As a comparison, Linker et al. (2012) proposed a similar color and texture-based descriptor comprised of the statistics of RGB values in a square window centered at the pixel of interest. This descriptor is sensitive to illumination change, because varying illuminations would alter the RGB values of objects. The proposed descriptor utilizes the HOG features extracted from the gradient image which is invariant to lighting conditions, and thus relatively discriminative.

Results and discussion

Two quantitative experiments were performed, one for verifying the performance of the color-HOG descriptor, and one for examining the detection performance of the proposed algorithm. All codes were implemented using MATLAB (R2014a) on a computer with 4 GB RAM.

Evaluation of color-HOG descriptor

The color-HOG descriptor was evaluated by comparing two state-of-the-art descriptors, HOG (Dalal and Triggs 2005) and LBP (Ahonen et al. 2009). These three descriptors were utilized to train the SVM classifier, and precision and recall were used to evaluate the classification performance. Both positive and negative samples were obtained manually from one-third of the images of each dataset, among which 75% of samples were used as a training set, and the others were a test set. Note that 10-fold cross validation and a grid search method were utilized to optimize the parameters of SVM. Table 2 lists the experiment results of the three descriptors on the test set, which clearly showed that color-HOG outperformed HOG and LBP in terms of precision and recall.

Table 2 Precision and recall of the color-HOG, HOG and LBP descriptors

Evaluation of detection performance of the proposed algorithm

The performance of the proposed algorithm (named “PSMPHT”) was verified and compared with two methods, one was a similar contour-based detection method (Ma and Latecki 2011), and one was a modified version of the developed method by replacing PHT with a graph clustering method (Bulò and Pelillo 2013), named “PSMGC”. A detection was considered correct if the intersection of the detected and the ground-truth bounding box over their union was larger than 50% (Everingham et al. 2015). Precision and recall were used to assess the detection performance. Note that since one-third of the images per category were used to train the SVM, only the remaining images were subject to this experiment.

● **Information shown**

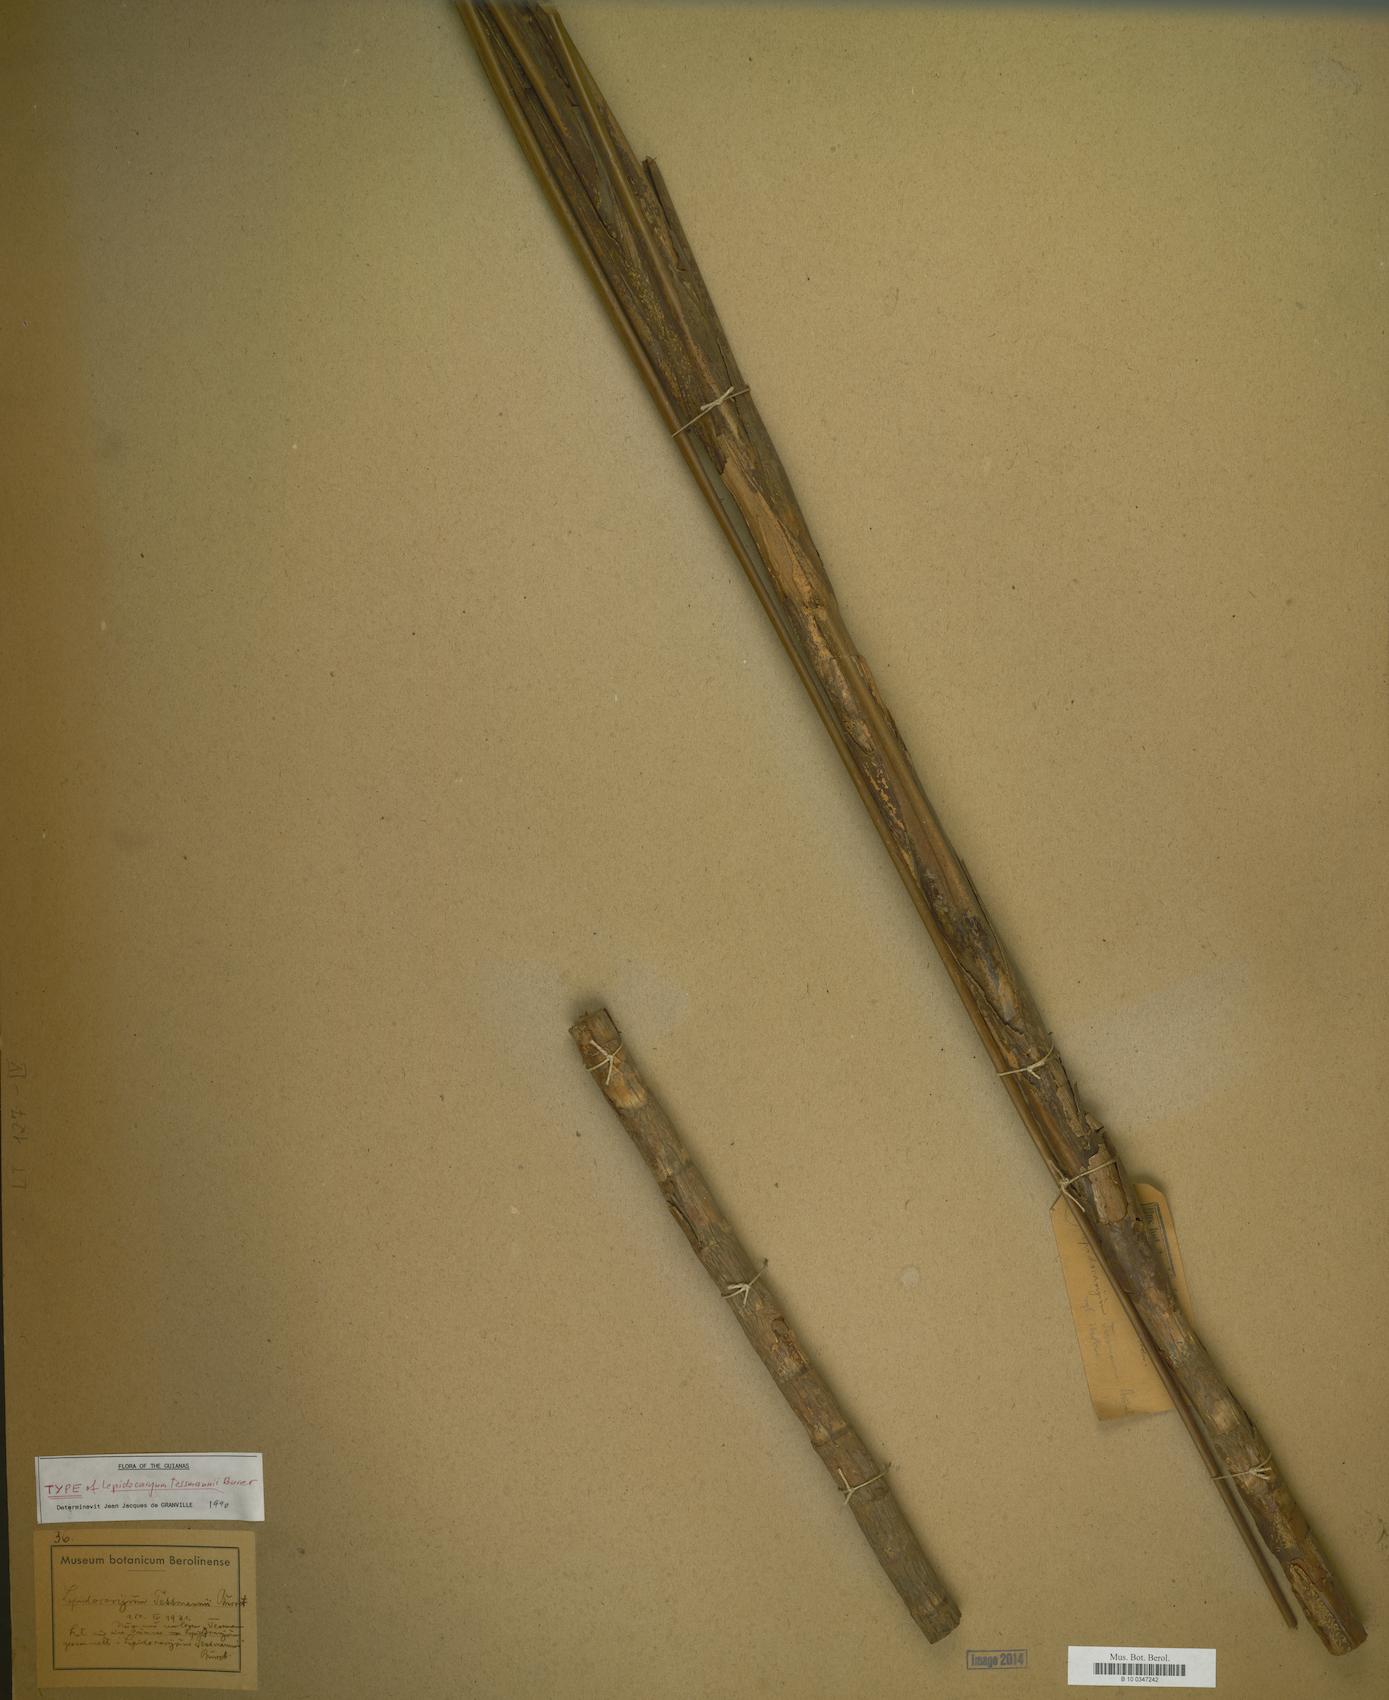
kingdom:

● **Requirements**
(a) Using the passage on the color-HOG descriptor, explain why the descriptor proposed by Linker et al. (2012) is sensitive to illumination change. Answer in one to three sentences.
(b) Continue the passage on the color-HOG descriptor and its detection results from the end of its last sentence.

● **Responses to the exercise**
(a) That descriptor is built from statistics of RGB values in a square window centered at the pixel of interest. Varying illumination alters the RGB values of objects, so the descriptor changes with the lighting.

(b)
Tables 3 and 4 list the precision and recall of the three methods. PSMPHT had two best precisions and four best recalls, PSMGC obtained three best precisions and two best recalls, and Ma and Latecki’s method only had two best precisions, i.e., both PSMPHT and PSMGC obviously outperformed Ma and Latecki’s method. The main reason is that PSMPHT and PSMGC use the proposed bidirectional PSM, which searches the sub-fragments of interest along the input fragment from both the clockwise and anticlockwise directions, thus obtaining more confident candidate sub-fragments than the unidirectional PSM used by Ma and Latecki (2011). The developed shape descriptor encodes the tangent and normal properties of the fragment, which also contributes to the favorable performance of PSMPHT and PSMGC.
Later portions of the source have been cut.